On paper, it’s medical leave. In reality, it’s exile. I’m not fit to return to the front. Not cleared for reporting. Not trusted with a pencil, let alone a platform.

They drop me at my apartment like a bad shipment—no fanfare, no goodbye. Just a uniformed driver who won’t meet my eye and a medical kit they toss on the kitchen counter like that makes up for the hole in my chest.

The silence is worse than the noise.

No hum of war machines. No distant gunfire. Just the slow tick of the analog clock on the wall and the occasional creak of pipes in the ceiling. My home doesn’t smell like home. It smells like chemicals and disuse. Like someone else’s memories. Like mine got lost in the mail.

I sit at the kitchen table for hours, staring at nothing. The sunlight crawls across the floor like it’s trying to get away from me. The walls are too white.

Then I remember.

The test.

I drag myself into the bathroom. Dig through the kit. It’s still there. Unopened. Marked “emergency.”
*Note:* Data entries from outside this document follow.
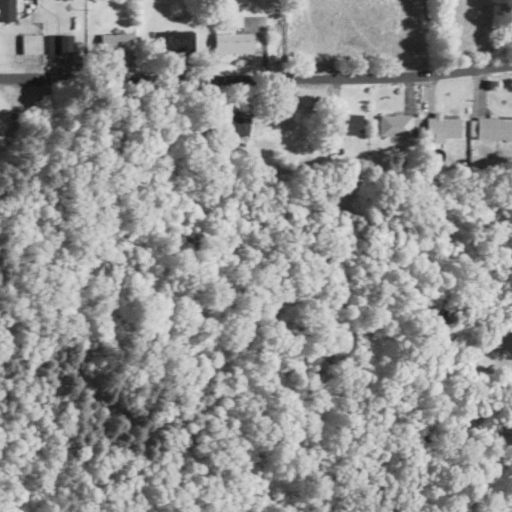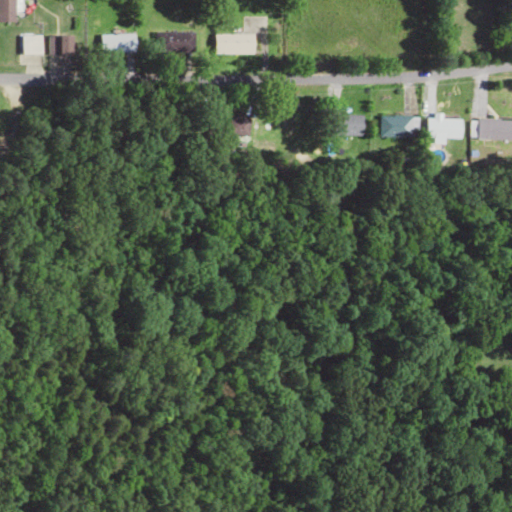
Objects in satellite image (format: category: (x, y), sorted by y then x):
building: (7, 11)
building: (509, 19)
building: (176, 41)
building: (28, 42)
building: (117, 42)
building: (232, 43)
building: (59, 45)
road: (256, 79)
building: (345, 124)
building: (395, 125)
building: (439, 126)
building: (493, 128)
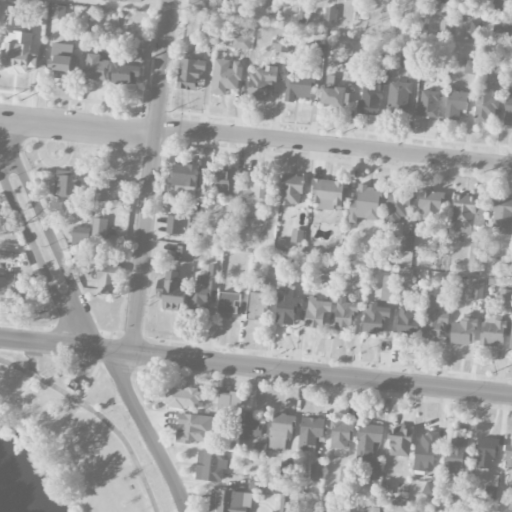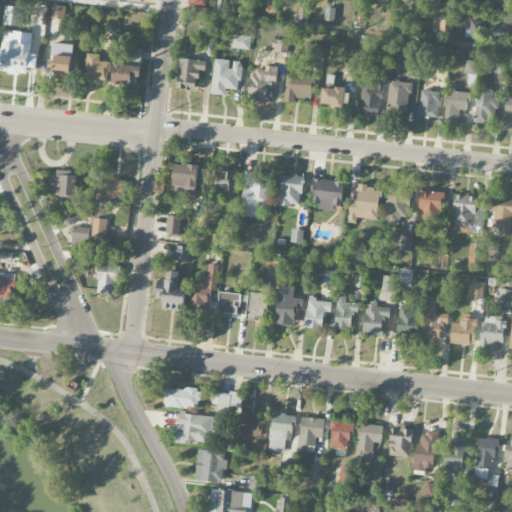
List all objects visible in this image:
building: (107, 0)
building: (133, 1)
building: (499, 1)
building: (197, 3)
building: (434, 6)
building: (270, 7)
building: (58, 13)
building: (13, 16)
building: (329, 17)
road: (287, 22)
building: (240, 43)
building: (280, 46)
building: (17, 54)
building: (61, 61)
building: (351, 66)
building: (468, 66)
building: (96, 68)
building: (127, 69)
building: (190, 74)
building: (226, 77)
building: (261, 82)
building: (298, 88)
building: (333, 97)
building: (398, 97)
building: (371, 100)
building: (455, 102)
building: (429, 104)
building: (484, 105)
building: (508, 107)
road: (78, 129)
road: (334, 145)
road: (151, 176)
building: (185, 176)
building: (218, 180)
building: (65, 185)
building: (111, 190)
building: (291, 191)
building: (256, 194)
building: (326, 194)
building: (397, 204)
building: (430, 204)
building: (365, 205)
building: (464, 210)
building: (502, 214)
building: (178, 226)
building: (99, 228)
building: (296, 236)
road: (50, 237)
building: (80, 238)
building: (406, 244)
road: (16, 245)
building: (474, 252)
building: (182, 254)
road: (38, 259)
building: (406, 278)
building: (107, 279)
building: (360, 280)
building: (7, 286)
building: (203, 289)
building: (388, 289)
building: (479, 291)
building: (172, 293)
building: (505, 298)
building: (258, 300)
building: (227, 305)
building: (287, 306)
building: (316, 313)
building: (344, 314)
building: (375, 320)
building: (432, 321)
building: (408, 323)
building: (463, 331)
building: (492, 332)
building: (510, 335)
road: (38, 341)
road: (106, 341)
road: (89, 347)
road: (107, 349)
road: (122, 351)
road: (100, 354)
road: (319, 357)
road: (116, 363)
road: (11, 364)
road: (28, 372)
road: (321, 372)
road: (87, 381)
building: (70, 385)
road: (315, 387)
building: (182, 397)
building: (181, 398)
building: (227, 402)
building: (229, 402)
building: (249, 425)
building: (249, 426)
road: (111, 428)
building: (196, 429)
building: (197, 429)
building: (311, 430)
road: (147, 431)
building: (279, 431)
building: (280, 432)
building: (309, 434)
park: (74, 435)
building: (340, 435)
building: (340, 436)
building: (368, 438)
building: (400, 442)
building: (401, 442)
building: (259, 448)
building: (260, 448)
building: (369, 451)
building: (425, 452)
building: (425, 453)
building: (455, 454)
building: (508, 454)
building: (508, 455)
building: (485, 456)
building: (454, 457)
building: (485, 457)
building: (209, 466)
building: (210, 466)
building: (285, 471)
building: (375, 471)
building: (286, 472)
building: (315, 473)
building: (315, 473)
building: (345, 475)
building: (255, 483)
building: (256, 483)
building: (491, 488)
building: (430, 490)
building: (429, 491)
building: (490, 492)
building: (230, 501)
building: (233, 501)
building: (455, 503)
building: (284, 505)
building: (284, 505)
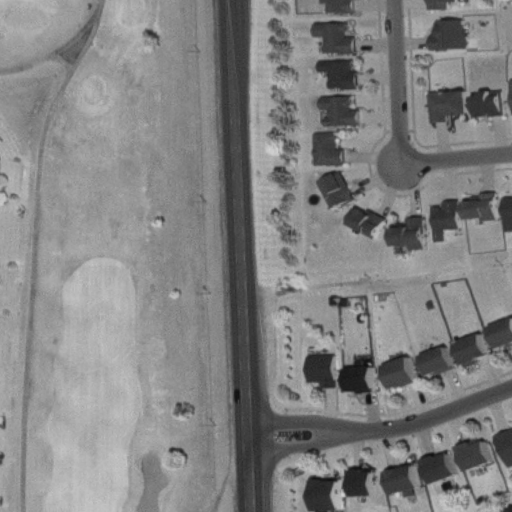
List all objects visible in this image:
building: (450, 4)
building: (348, 7)
building: (459, 37)
building: (344, 39)
building: (348, 76)
road: (401, 80)
building: (497, 105)
building: (455, 106)
building: (347, 113)
building: (336, 151)
road: (458, 155)
building: (2, 188)
building: (345, 192)
building: (490, 208)
building: (454, 220)
road: (44, 222)
building: (375, 224)
building: (419, 235)
road: (242, 256)
park: (108, 259)
building: (506, 335)
building: (481, 351)
building: (445, 363)
building: (330, 371)
building: (409, 374)
building: (369, 381)
road: (384, 426)
building: (509, 443)
building: (483, 456)
building: (448, 469)
building: (411, 482)
building: (371, 484)
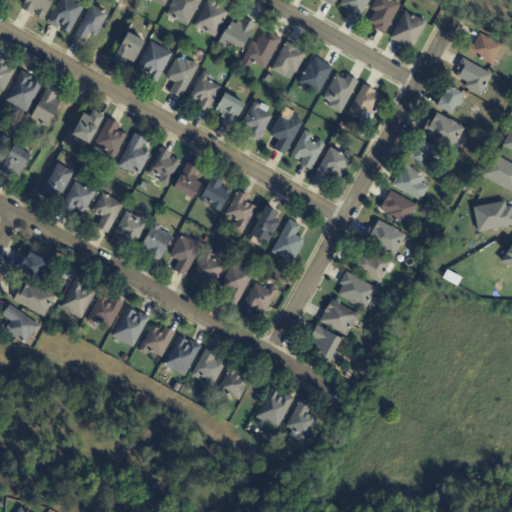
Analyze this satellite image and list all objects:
building: (17, 0)
building: (18, 0)
building: (116, 1)
building: (329, 1)
building: (159, 2)
building: (161, 2)
building: (331, 2)
building: (114, 5)
building: (37, 6)
building: (353, 6)
building: (36, 7)
building: (355, 7)
building: (183, 10)
building: (182, 11)
building: (64, 14)
building: (66, 14)
building: (381, 14)
building: (384, 14)
building: (209, 18)
building: (211, 18)
building: (89, 23)
building: (91, 23)
building: (407, 30)
building: (409, 31)
building: (240, 32)
building: (235, 34)
road: (340, 41)
building: (483, 48)
building: (128, 49)
building: (129, 49)
building: (486, 49)
building: (263, 50)
building: (259, 51)
building: (197, 53)
building: (152, 61)
building: (154, 61)
building: (286, 61)
building: (289, 61)
building: (4, 73)
building: (5, 74)
building: (314, 75)
building: (316, 75)
building: (179, 76)
building: (181, 76)
building: (471, 76)
building: (474, 77)
building: (267, 79)
building: (204, 91)
building: (21, 92)
building: (205, 92)
building: (338, 92)
building: (23, 93)
building: (341, 93)
building: (448, 100)
building: (451, 100)
building: (364, 102)
building: (366, 103)
building: (46, 105)
building: (47, 107)
building: (229, 108)
building: (230, 109)
building: (254, 119)
building: (257, 120)
road: (170, 121)
building: (86, 127)
building: (88, 127)
building: (442, 130)
building: (444, 131)
building: (283, 133)
building: (285, 133)
building: (111, 138)
building: (109, 139)
building: (507, 141)
building: (508, 141)
building: (1, 142)
building: (3, 144)
building: (306, 149)
building: (308, 150)
building: (420, 153)
building: (422, 153)
building: (133, 155)
building: (135, 156)
building: (13, 162)
building: (15, 163)
building: (333, 163)
building: (335, 164)
building: (162, 166)
building: (164, 167)
building: (498, 172)
building: (499, 172)
building: (187, 181)
building: (188, 181)
building: (55, 183)
building: (57, 183)
building: (409, 183)
building: (412, 184)
road: (356, 185)
building: (214, 194)
building: (215, 194)
building: (77, 198)
building: (79, 198)
building: (131, 200)
building: (396, 208)
building: (397, 210)
building: (239, 211)
building: (105, 212)
building: (107, 212)
building: (241, 212)
building: (492, 215)
building: (492, 215)
road: (5, 225)
building: (264, 225)
building: (266, 226)
building: (129, 227)
building: (131, 229)
building: (221, 232)
building: (384, 237)
building: (386, 238)
building: (206, 239)
building: (288, 241)
building: (155, 242)
building: (157, 242)
building: (289, 242)
building: (183, 254)
building: (185, 254)
building: (507, 257)
building: (508, 257)
building: (368, 264)
building: (33, 266)
building: (371, 266)
building: (36, 268)
building: (207, 268)
building: (209, 271)
building: (289, 282)
building: (236, 283)
building: (234, 284)
building: (395, 286)
building: (354, 291)
building: (357, 291)
building: (77, 298)
building: (78, 298)
building: (33, 299)
building: (36, 299)
building: (258, 299)
road: (173, 300)
building: (259, 300)
building: (103, 311)
building: (105, 312)
building: (337, 317)
building: (339, 318)
building: (18, 324)
building: (19, 325)
building: (129, 327)
building: (130, 328)
building: (156, 341)
building: (157, 342)
building: (325, 344)
building: (327, 345)
building: (180, 356)
building: (182, 357)
building: (125, 358)
building: (207, 368)
building: (209, 369)
building: (348, 376)
building: (235, 383)
building: (233, 384)
building: (177, 388)
building: (201, 397)
building: (273, 408)
building: (275, 409)
building: (300, 422)
building: (302, 423)
building: (20, 510)
building: (22, 510)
I rip it open. Follow the instructions. Hands shaking.

Wait three minutes.

I sit on the edge of the tub. My heart slamming against my ribs like it wants out.

When I look down, the result is clear.

Positive.

I don’t cry.

I don’t scream.

I just sit there. Breathing.

Darun’s gone. Or missing. I don’t know which is worse.

But I’m here.

And I’m not alone.

Not anymore.

Later, I go back to the table, the test strip clenched in my fist like a lifeline. The sun’s gone. The shadows are long.

I stare at the recorder’s twin on my shelf—a backup model. Dead. Silent. Just a shell.

“I’ll tell her about you,” I murmur to the quiet. “Even if the galaxy never hears your name.”